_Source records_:

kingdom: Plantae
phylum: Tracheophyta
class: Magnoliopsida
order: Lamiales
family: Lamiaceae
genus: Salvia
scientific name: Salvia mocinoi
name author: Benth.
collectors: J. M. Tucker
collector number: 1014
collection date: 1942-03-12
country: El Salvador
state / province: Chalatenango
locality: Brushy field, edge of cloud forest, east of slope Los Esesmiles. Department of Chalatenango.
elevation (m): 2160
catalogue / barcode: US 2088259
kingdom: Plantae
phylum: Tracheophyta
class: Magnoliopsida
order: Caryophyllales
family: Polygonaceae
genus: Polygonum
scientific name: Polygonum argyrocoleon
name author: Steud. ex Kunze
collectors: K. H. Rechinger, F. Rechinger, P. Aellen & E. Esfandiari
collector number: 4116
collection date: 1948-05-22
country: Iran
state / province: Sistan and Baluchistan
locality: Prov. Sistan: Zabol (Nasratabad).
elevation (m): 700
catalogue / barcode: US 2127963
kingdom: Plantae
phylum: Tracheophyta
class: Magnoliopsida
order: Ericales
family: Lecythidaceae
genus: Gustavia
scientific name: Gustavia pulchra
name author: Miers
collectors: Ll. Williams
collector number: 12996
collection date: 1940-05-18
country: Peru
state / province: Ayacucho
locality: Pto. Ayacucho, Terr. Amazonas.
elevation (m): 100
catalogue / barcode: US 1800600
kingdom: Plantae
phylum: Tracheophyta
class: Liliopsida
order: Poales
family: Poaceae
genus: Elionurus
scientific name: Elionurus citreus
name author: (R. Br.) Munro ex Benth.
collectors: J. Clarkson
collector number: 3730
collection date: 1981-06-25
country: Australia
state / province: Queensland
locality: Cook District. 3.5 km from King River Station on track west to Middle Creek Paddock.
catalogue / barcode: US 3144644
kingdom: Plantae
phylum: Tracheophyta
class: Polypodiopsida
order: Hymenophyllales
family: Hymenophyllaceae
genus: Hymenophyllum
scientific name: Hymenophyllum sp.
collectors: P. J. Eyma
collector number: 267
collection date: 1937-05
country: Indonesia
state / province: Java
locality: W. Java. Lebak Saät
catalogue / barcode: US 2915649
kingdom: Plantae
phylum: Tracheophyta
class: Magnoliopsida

_Aim of the task_: Copy out every line of the records above word for word, leaving nothing out and changing nothing.

_Solution for this problem_:
kingdom: Plantae
phylum: Tracheophyta
class: Magnoliopsida
order: Lamiales
family: Lamiaceae
genus: Salvia
scientific name: Salvia mocinoi
name author: Benth.
collectors: J. M. Tucker
collector number: 1014
collection date: 1942-03-12
country: El Salvador
state / province: Chalatenango
locality: Brushy field, edge of cloud forest, east of slope Los Esesmiles. Department of Chalatenango.
elevation (m): 2160
catalogue / barcode: US 2088259
kingdom: Plantae
phylum: Tracheophyta
class: Magnoliopsida
order: Caryophyllales
family: Polygonaceae
genus: Polygonum
scientific name: Polygonum argyrocoleon
name author: Steud. ex Kunze
collectors: K. H. Rechinger, F. Rechinger, P. Aellen & E. Esfandiari
collector number: 4116
collection date: 1948-05-22
country: Iran
state / province: Sistan and Baluchistan
locality: Prov. Sistan: Zabol (Nasratabad).
elevation (m): 700
catalogue / barcode: US 2127963
kingdom: Plantae
phylum: Tracheophyta
class: Magnoliopsida
order: Ericales
family: Lecythidaceae
genus: Gustavia
scientific name: Gustavia pulchra
name author: Miers
collectors: Ll. Williams
collector number: 12996
collection date: 1940-05-18
country: Peru
state / province: Ayacucho
locality: Pto. Ayacucho, Terr. Amazonas.
elevation (m): 100
catalogue / barcode: US 1800600
kingdom: Plantae
phylum: Tracheophyta
class: Liliopsida
order: Poales
family: Poaceae
genus: Elionurus
scientific name: Elionurus citreus
name author: (R. Br.) Munro ex Benth.
collectors: J. Clarkson
collector number: 3730
collection date: 1981-06-25
country: Australia
state / province: Queensland
locality: Cook District. 3.5 km from King River Station on track west to Middle Creek Paddock.
catalogue / barcode: US 3144644
kingdom: Plantae
phylum: Tracheophyta
class: Polypodiopsida
order: Hymenophyllales
family: Hymenophyllaceae
genus: Hymenophyllum
scientific name: Hymenophyllum sp.
collectors: P. J. Eyma
collector number: 267
collection date: 1937-05
country: Indonesia
state / province: Java
locality: W. Java. Lebak Saät
catalogue / barcode: US 2915649
kingdom: Plantae
phylum: Tracheophyta
class: Magnoliopsida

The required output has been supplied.